Rebolledo is one of the foundational voices in Chicano/a/x literary criticism. Her groundbreaking anthology, Infinite Divisions: An Anthology of Chicana Literature (1993), edited with Eliana Rivero, was "the first major anthology" of Chicana writings. The text brought together different genres with relevant historical documents and included writings by Gloria E. Anzaldúa, Ana Castillo, Lorna Dee Cervantes, Denise Chávez, Sandra Cisneros, Pat Mora, Cherríe Moraga, and María Helena Viramontes.

== Books ==
Single-Authored

- Women Singing in the Snow: An Analysis of Chicana Literature (University of Arizona Press, 1995)
- The Chronicles of Panchita Villa and Other Guerrilleras: Essays on Chicana/Latina Literature and Criticism (University of Texas Press, 2005)

Edited

- Las Mujeres Hablan: An Anthology of Nuevo Mexicana Writers.

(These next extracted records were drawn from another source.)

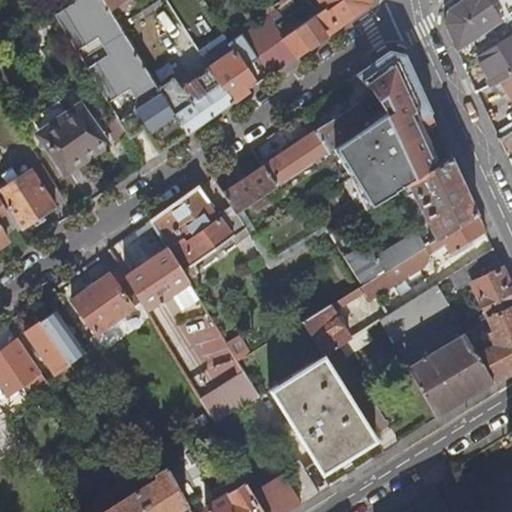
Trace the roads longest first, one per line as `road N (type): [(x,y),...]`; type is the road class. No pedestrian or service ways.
road 1 (residential): [(0,298),(411,7)]
road 2 (residential): [(411,7),(511,234)]
road 3 (residential): [(325,511),(511,396)]
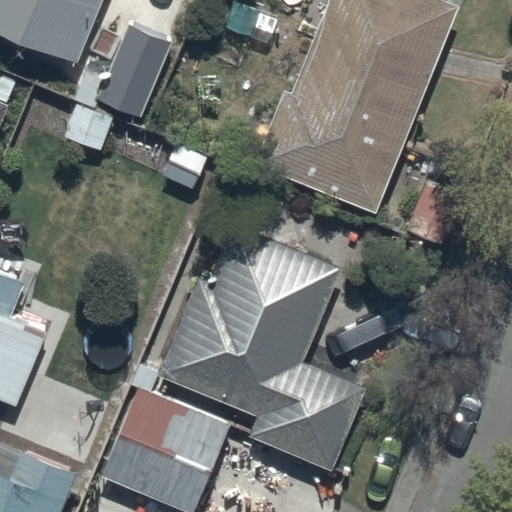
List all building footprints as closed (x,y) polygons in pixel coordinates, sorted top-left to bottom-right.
[(0,0),(0,28),(74,57),(96,0),(0,0)] [(452,0),(323,0),(290,85),(283,82),(252,160),(371,207),(452,0)] [(168,39),(129,24),(108,80),(88,72),(64,134),(100,148),(115,109),(137,117),(168,39)] [(332,265),(231,220),(204,282),(199,280),(160,367),(257,409),(248,430),(329,466),(364,386),(292,354),(332,265)] [(22,277),(0,267),(0,396),(15,402),(45,325),(9,311),(22,277)] [(225,423),(134,384),(96,473),(187,511),(225,423)] [(0,511),(53,511),(70,467),(16,447),(6,469),(0,466),(0,511)]
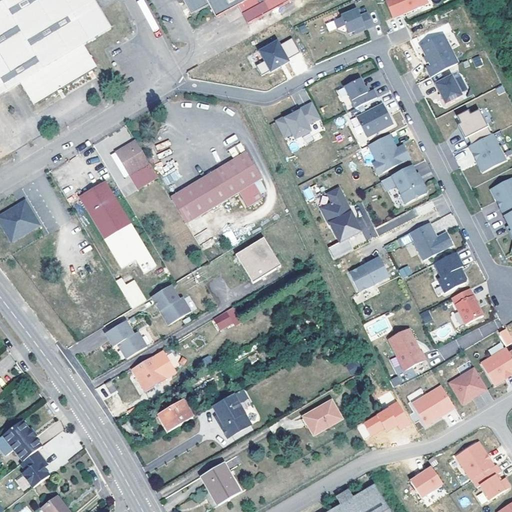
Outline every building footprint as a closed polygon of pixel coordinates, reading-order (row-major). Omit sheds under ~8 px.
[(0,0),(0,95),(20,84),(34,107),(97,69),(83,45),(103,33),(111,29),(93,0),(0,0)] [(181,0),(190,15),(208,5),(215,18),(236,7),(247,25),(290,2),(289,0),(181,0)] [(428,0),(398,0),(404,13),(429,2),(428,0)] [(342,16),(335,18),(338,27),(345,24),(349,32),(355,29),(356,32),(374,24),(368,11),(361,15),(358,8),(341,15),(342,16)] [(333,20),(325,23),(329,32),(337,28),(333,20)] [(432,64),(427,66),(432,75),(459,62),(444,33),(422,44),(427,54),(430,61),(432,64)] [(277,39),(258,49),(269,70),(300,54),(292,38),(280,44),(277,39)] [(480,56),(472,58),(474,67),(483,65),(480,56)] [(263,61),(256,64),(261,75),(268,71),(263,61)] [(453,74),(436,83),(446,103),(463,95),(453,74)] [(344,85),(355,107),(377,96),(373,89),(369,90),(367,92),(364,86),(360,78),(344,85)] [(500,85),(494,90),(500,96),(506,91),(500,85)] [(341,103),(350,100),(344,87),(336,90),(341,103)] [(383,102),(356,116),(367,136),(393,123),(383,102)] [(306,127),(320,120),(312,104),(299,110),(300,112),(297,114),(285,120),(284,118),(276,122),(285,139),(292,135),(296,142),(310,134),(306,127)] [(456,115),(469,142),(490,132),(479,109),(470,114),(468,109),(456,115)] [(357,117),(350,119),(356,134),(363,132),(357,117)] [(494,132),(470,144),(474,151),(476,151),(480,159),(478,159),(484,171),(507,159),(494,132)] [(389,133),(368,144),(376,160),(372,162),(378,174),(411,157),(404,144),(396,147),(389,133)] [(228,149),(232,157),(245,150),(241,142),(228,149)] [(129,177),(149,164),(136,143),(116,155),(129,177)] [(170,201),(186,226),(239,194),(248,207),(256,202),(249,188),(262,180),(247,155),(170,201)] [(412,165),(381,180),(386,189),(396,184),(405,203),(426,193),(427,189),(424,183),(420,183),(416,173),(412,165)] [(502,207),(505,215),(511,211),(511,178),(492,188),(498,199),(499,199),(503,207),(502,207)] [(105,184),(79,199),(121,268),(135,260),(143,274),(155,266),(105,184)] [(302,192),(308,201),(315,197),(309,187),(302,192)] [(348,207),(339,188),(328,193),(331,200),(330,204),(321,208),(329,224),(331,224),(339,241),(346,238),(360,231),(351,212),(349,213),(346,208),(348,207)] [(430,201),(375,227),(379,235),(434,209),(430,201)] [(20,205),(0,217),(0,223),(11,242),(38,226),(24,203),(20,205)] [(47,226),(51,232),(59,228),(55,221),(47,226)] [(429,222),(409,232),(423,260),(453,245),(446,232),(437,237),(429,222)] [(201,241),(210,236),(206,230),(197,235),(201,241)] [(363,233),(348,238),(351,246),(366,241),(363,233)] [(404,244),(412,240),(408,234),(400,238),(404,244)] [(339,241),(329,246),(335,258),(352,250),(346,238),(339,241)] [(280,272),(263,243),(236,259),(252,287),(280,272)] [(464,283),(465,280),(463,275),(460,274),(458,269),(462,267),(454,253),(433,263),(440,277),(437,279),(444,293),(464,283)] [(360,267),(349,272),(359,291),(389,276),(379,257),(364,265),(365,267),(361,269),(360,267)] [(410,265),(399,270),(403,277),(413,272),(410,265)] [(132,308),(146,300),(135,280),(126,285),(122,278),(116,281),(132,308)] [(171,288),(152,299),(160,313),(162,312),(170,326),(191,314),(183,300),(179,302),(171,288)] [(469,288),(452,297),(465,324),(483,315),(477,302),(473,295),(469,288)] [(428,310),(420,314),(425,322),(432,319),(428,310)] [(162,312),(160,313),(168,327),(170,326),(162,312)] [(232,325),(227,316),(226,315),(222,316),(213,322),(214,323),(219,332),(220,334),(233,326),(232,325)] [(384,316),(368,324),(367,323),(364,324),(371,338),(390,328),(384,316)] [(485,334),(496,327),(493,321),(481,327),(485,334)] [(120,350),(126,361),(146,349),(138,334),(133,336),(126,323),(105,334),(113,347),(117,345),(118,344),(121,349),(120,350)] [(511,338),(506,328),(497,333),(506,347),(511,343),(511,338)] [(409,329),(388,339),(404,370),(426,359),(422,351),(420,352),(409,329)] [(511,374),(511,358),(508,352),(506,348),(481,363),(494,385),(504,379),(504,378),(511,373),(511,374)] [(128,373),(133,382),(141,396),(150,391),(152,394),(157,391),(155,388),(164,383),(156,369),(151,360),(128,373)] [(487,389),(474,368),(448,383),(462,405),(472,398),(471,397),(479,393),(480,394),(487,389)] [(398,376),(390,380),(394,387),(402,383),(398,376)] [(412,404),(425,426),(434,421),(433,420),(436,418),(437,419),(454,408),(441,387),(412,404)] [(232,400),(214,410),(219,419),(224,429),(224,432),(227,439),(230,440),(251,429),(234,399),(232,400)] [(339,418),(329,401),(303,417),(313,434),(339,418)] [(400,430),(411,425),(400,402),(363,420),(371,437),(398,425),(400,430)] [(180,407),(155,420),(164,436),(189,423),(180,407)] [(37,411),(12,431),(22,445),(29,439),(48,425),(45,420),(37,411)] [(357,426),(364,439),(370,436),(363,423),(357,426)] [(50,428),(48,425),(29,439),(39,453),(53,442),(58,438),(50,428)] [(58,449),(53,442),(39,453),(36,454),(42,461),(41,462),(52,477),(66,466),(60,459),(55,451),(58,449)] [(493,467),(489,460),(486,461),(484,457),(486,456),(477,443),(455,457),(471,481),(472,481),(493,467)] [(58,449),(55,451),(60,459),(64,456),(58,449)] [(201,476),(217,506),(239,493),(222,464),(201,476)] [(493,467),(472,481),(477,488),(480,486),(489,501),(508,489),(508,486),(505,481),(502,480),(501,481),(498,483),(494,477),(497,475),(500,473),(495,466),(493,467)] [(418,481),(411,485),(422,502),(443,488),(432,471),(426,476),(426,477),(419,482),(418,481)] [(22,491),(29,487),(24,475),(16,479),(22,491)] [(327,511),(389,511),(374,485),(327,511)] [(68,511),(58,499),(44,511),(68,511)]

With Erlinda Gonzales-Berry and Teresa Márquez. (University of New Mexico, 1988)
- Nuestras Mujeres: Hispanas of New Mexico, Their Images and Their Lives, 1582-1992 (El Norte Publications, 1992)
- Infinite Divisions: An Anthology of Chicana Literature. With Eliana Rivero. (University of Arizona Press, 1993)
- Women's Tales from the New Mexico WPA: La Diabla a Pie. With Teresa M. Márquez. (Arte Público Press, 2000)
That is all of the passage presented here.